>>>
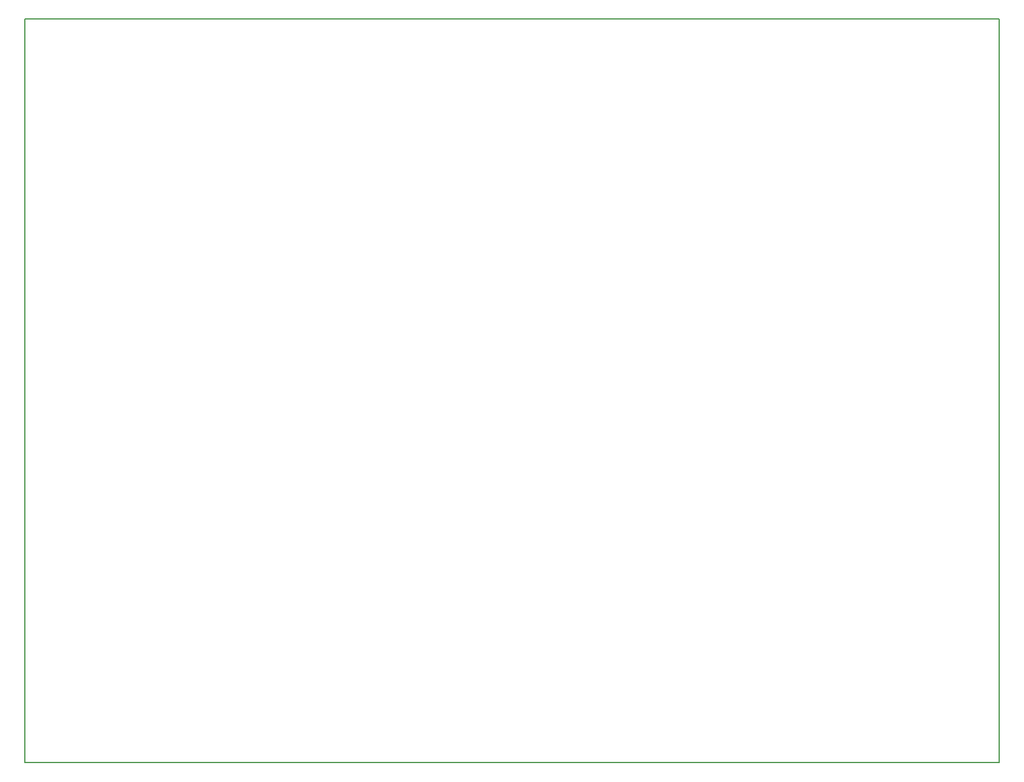
<source format=gbr>
%TF.GenerationSoftware,KiCad,Pcbnew,8.0.0*%
%TF.CreationDate,2024-04-01T11:29:53-03:00*%
%TF.ProjectId,Aula-pcb,41756c61-2d70-4636-922e-6b696361645f,rev?*%
%TF.SameCoordinates,Original*%
%TF.FileFunction,Profile,NP*%
%FSLAX46Y46*%
G04 Gerber Fmt 4.6, Leading zero omitted, Abs format (unit mm)*
G04 Created by KiCad (PCBNEW 8.0.0) date 2024-04-01 11:29:53*
%MOMM*%
%LPD*%
G01*
G04 APERTURE LIST*
%TA.AperFunction,Profile*%
%ADD10C,0.200000*%
%TD*%
G04 APERTURE END LIST*
D10*
X125500000Y-43500000D02*
X265000000Y-43500000D01*
X265000000Y-150000000D01*
X125500000Y-150000000D01*
X125500000Y-43500000D01*
M02*

</source>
<<<
→ **What is being asked**
Output every entry exactly. Pictures stay out.

→ **Answer section**
<source format=gbr>
%TF.GenerationSoftware,KiCad,Pcbnew,8.0.0*%
%TF.CreationDate,2024-04-01T11:29:53-03:00*%
%TF.ProjectId,Aula-pcb,41756c61-2d70-4636-922e-6b696361645f,rev?*%
%TF.SameCoordinates,Original*%
%TF.FileFunction,Profile,NP*%
%FSLAX46Y46*%
G04 Gerber Fmt 4.6, Leading zero omitted, Abs format (unit mm)*
G04 Created by KiCad (PCBNEW 8.0.0) date 2024-04-01 11:29:53*
%MOMM*%
%LPD*%
G01*
G04 APERTURE LIST*
%TA.AperFunction,Profile*%
%ADD10C,0.200000*%
%TD*%
G04 APERTURE END LIST*
D10*
X125500000Y-43500000D02*
X265000000Y-43500000D01*
X265000000Y-150000000D01*
X125500000Y-150000000D01*
X125500000Y-43500000D01*
M02*

</source>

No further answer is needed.